(Text transcribed from the pages)
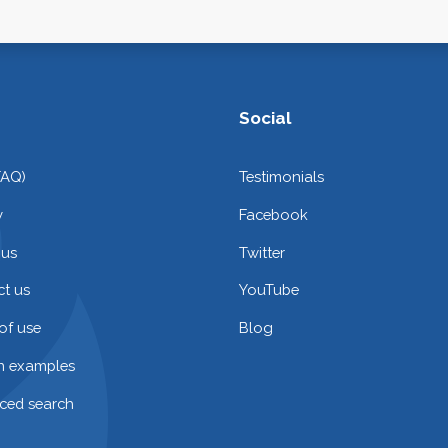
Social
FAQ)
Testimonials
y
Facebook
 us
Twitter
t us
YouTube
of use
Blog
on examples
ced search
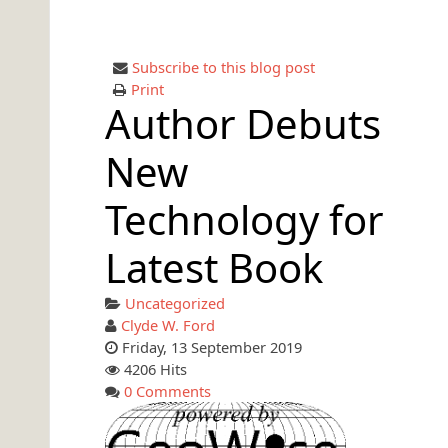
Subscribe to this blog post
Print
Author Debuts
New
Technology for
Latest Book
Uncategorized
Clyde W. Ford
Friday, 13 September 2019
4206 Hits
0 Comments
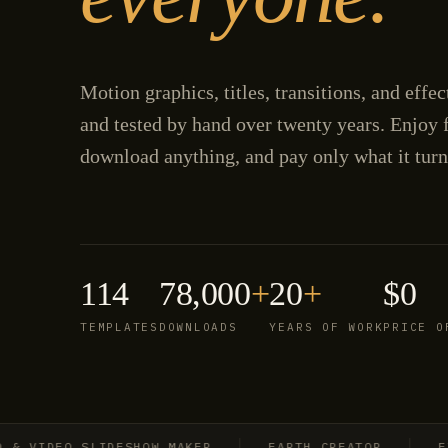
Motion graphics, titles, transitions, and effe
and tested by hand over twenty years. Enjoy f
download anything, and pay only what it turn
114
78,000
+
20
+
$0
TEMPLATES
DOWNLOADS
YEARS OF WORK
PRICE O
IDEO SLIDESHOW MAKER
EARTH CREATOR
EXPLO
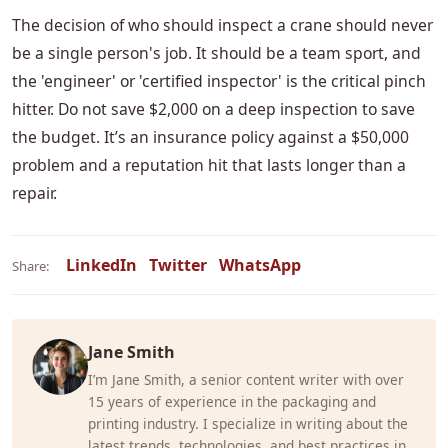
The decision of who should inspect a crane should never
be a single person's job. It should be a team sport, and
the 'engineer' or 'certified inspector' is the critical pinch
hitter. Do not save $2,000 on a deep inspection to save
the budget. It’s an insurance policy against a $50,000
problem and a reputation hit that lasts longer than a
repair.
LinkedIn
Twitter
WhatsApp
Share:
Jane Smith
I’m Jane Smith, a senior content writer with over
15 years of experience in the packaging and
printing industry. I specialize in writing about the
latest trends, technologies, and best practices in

Instruction:
Copy out every line of text from all the entries above, word for word and each on its own line, and leave the pictures out of your answer.

Answer:
Social
FAQ)
Testimonials
y
Facebook
 us
Twitter
t us
YouTube
of use
Blog
on examples
ced search
Subscribe to this blog post
Print
Author Debuts
New
Technology for
Latest Book
Uncategorized
Clyde W. Ford
Friday, 13 September 2019
4206 Hits
0 Comments
Motion graphics, titles, transitions, and effe
and tested by hand over twenty years. Enjoy f
download anything, and pay only what it turn
114
78,000
+
20
+
$0
TEMPLATES
DOWNLOADS
YEARS OF WORK
PRICE O
IDEO SLIDESHOW MAKER
EARTH CREATOR
EXPLO
The decision of who should inspect a crane should never
be a single person's job. It should be a team sport, and
the 'engineer' or 'certified inspector' is the critical pinch
hitter. Do not save $2,000 on a deep inspection to save
the budget. It’s an insurance policy against a $50,000
problem and a reputation hit that lasts longer than a
repair.
LinkedIn
Twitter
WhatsApp
Share:
Jane Smith
I’m Jane Smith, a senior content writer with over
15 years of experience in the packaging and
printing industry. I specialize in writing about the
latest trends, technologies, and best practices in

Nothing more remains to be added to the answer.